Paul
Goble
Staunton, September 30 – Ten days
ago at a meeting of the OSCE on the human dimension, Bakkhtiyar Nietullayev, a Karakalpak
activist, said that Tashkent officials are forcibly and sometimes secretly sterilizing
Karakalpak women, including his wife, in order to suppress the population of the
autonomous republic (idelreal.org/a/30178922.html).
He called for international condemnation
of the Uzbek authorities for genocide and the independence of Karakalpakistan
from Uzbekistan, renewing a cause that has ebbed and flowed since the late
1980s. (For background on this movement, see windowoneurasia2.blogspot.com/2017/11/karakalpaks-appeal-to-putin-to-back.html,
windowoneurasia2.blogspot.com/2015/06/karakalpak-separatists-in-uzbekistan.html,
windowoneurasia2.blogspot.com/2014/11/window-on-eurasia-moscow-again-focusing.html,
windowoneurasia2.blogspot.com/2014/06/window-on-eurasia-tashkent-cracks-down.html,
windowoneurasia2.blogspot.com/2014/05/window-on-eurasia-some-karakalpaks-now.html,
and windowoneurasia.blogspot.com/2010/12/window-on-eurasia-karakalpak-separatism.html.)

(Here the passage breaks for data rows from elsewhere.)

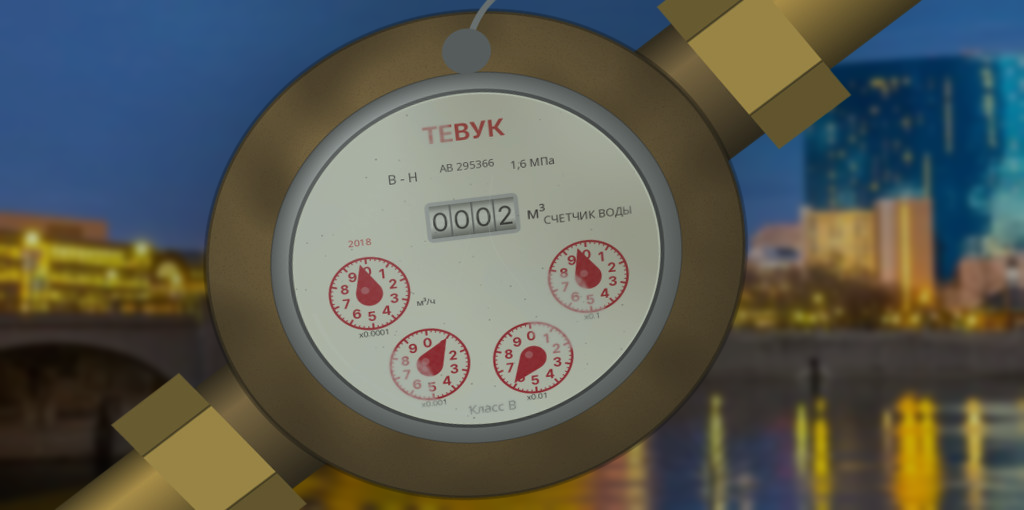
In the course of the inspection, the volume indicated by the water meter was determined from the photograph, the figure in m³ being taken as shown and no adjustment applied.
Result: 1.9609 m³
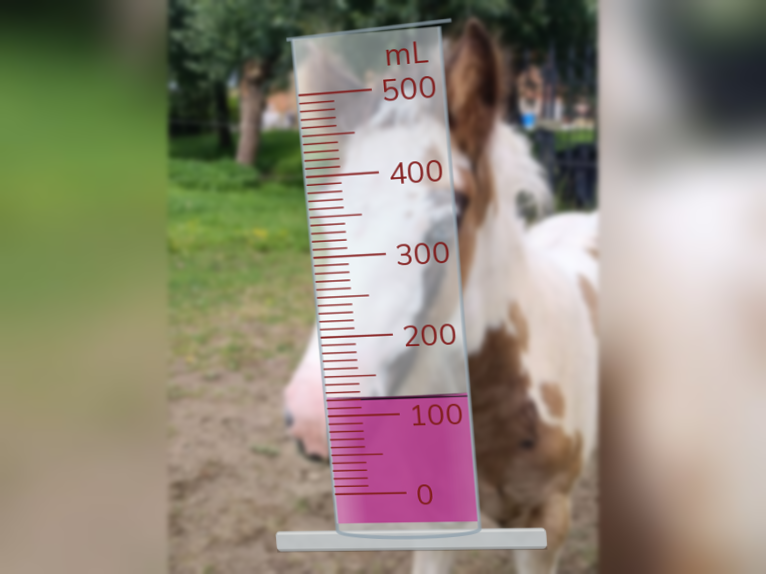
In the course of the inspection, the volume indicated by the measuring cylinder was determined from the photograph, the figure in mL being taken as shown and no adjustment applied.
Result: 120 mL
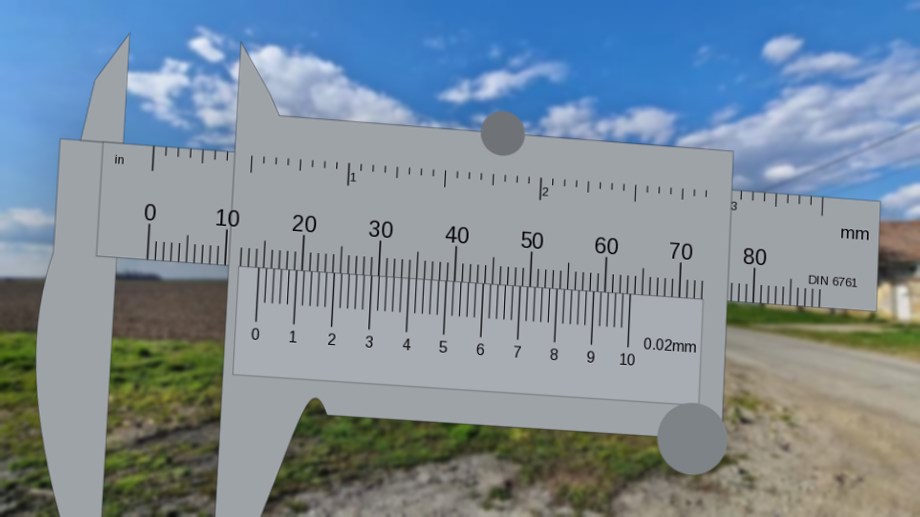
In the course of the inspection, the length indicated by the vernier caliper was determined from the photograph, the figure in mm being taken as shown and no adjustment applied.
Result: 14.4 mm
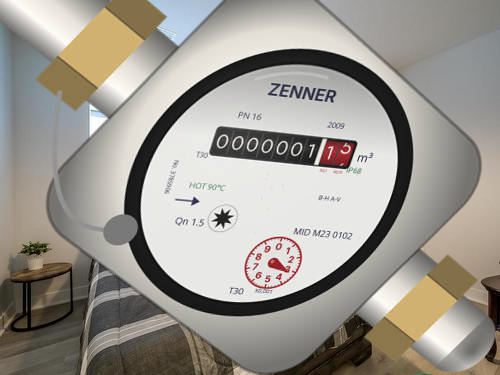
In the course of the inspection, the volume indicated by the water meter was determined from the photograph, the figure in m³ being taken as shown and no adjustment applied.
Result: 1.153 m³
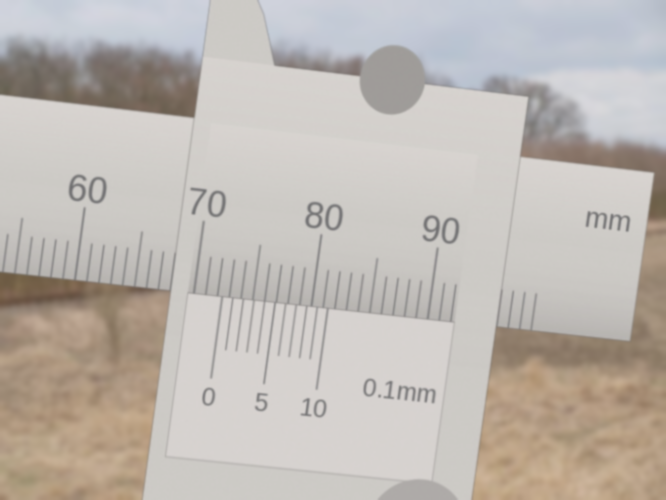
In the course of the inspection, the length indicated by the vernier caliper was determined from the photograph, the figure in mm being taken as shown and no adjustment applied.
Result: 72.4 mm
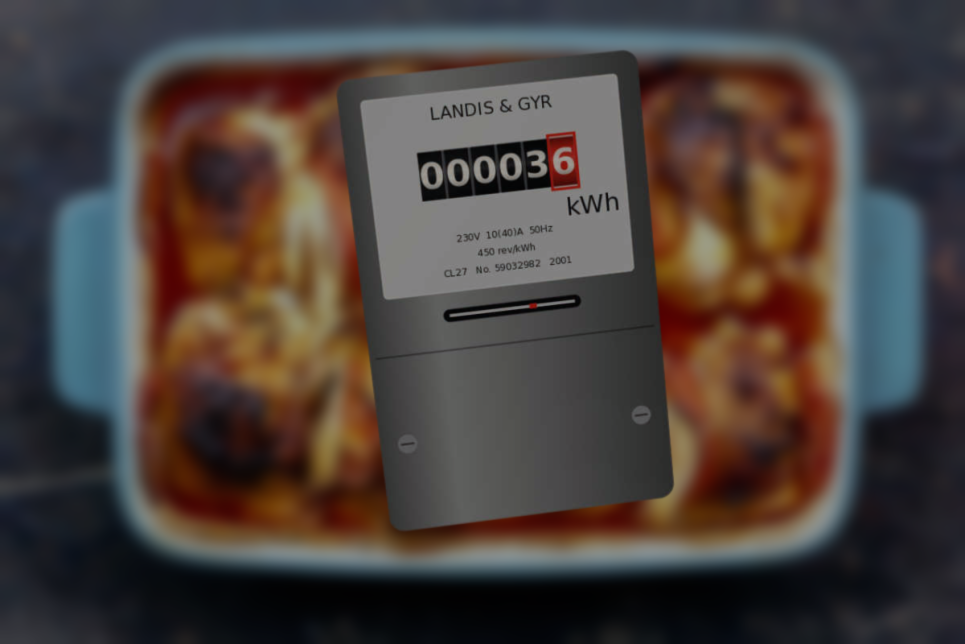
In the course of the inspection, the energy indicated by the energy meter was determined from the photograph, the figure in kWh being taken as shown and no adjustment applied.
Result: 3.6 kWh
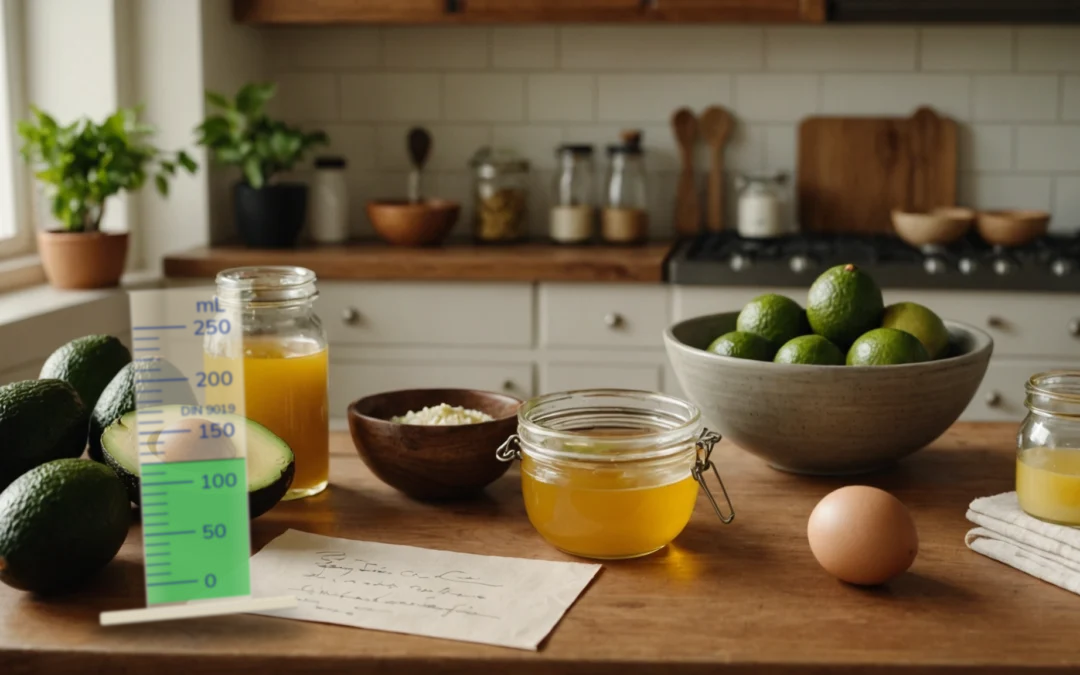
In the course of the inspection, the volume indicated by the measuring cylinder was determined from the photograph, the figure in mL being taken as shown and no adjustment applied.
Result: 120 mL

Several years ago, there were widespread
reports in the Western media that the Uzbek regime of Islam Karimov had been
using forcible sterilization to cut the birthrate not only among the Karakalpaks
but also among the Uzbeks (bbc.com/news/magazine-17612550
and theguardian.com/world/2015/feb/05/uzbek-separatist-movement-threatens-ancient-culture).
But with the passing of Karimov,
most observers appeared to have decided that the new president Shavkat
Mirziyoyev had ended this despicable practice in favor of “softer” methods of promoting
assimilation. The new charges, however,
raise questions about that and will certainly inflame opinion among the Karakalpaks
and lead them to renew demands for independence.
According to the 1993 Uzbek
constitution and related laws, the Karakalpaks had the right to conduct a
referendum on independence within 20 years of that date. But Tashkent has
refused to allow one and has used forcible methods to block the independence
movement there given the economic importance of the western third of Uzbekistan.
For the last few years, the Karakalpak
movement has been contained by the Tashkent authorities, but this new charge of
genocide by sterilization seems certain to raise the political temperature in
Nukus and create new problems for Tashkent.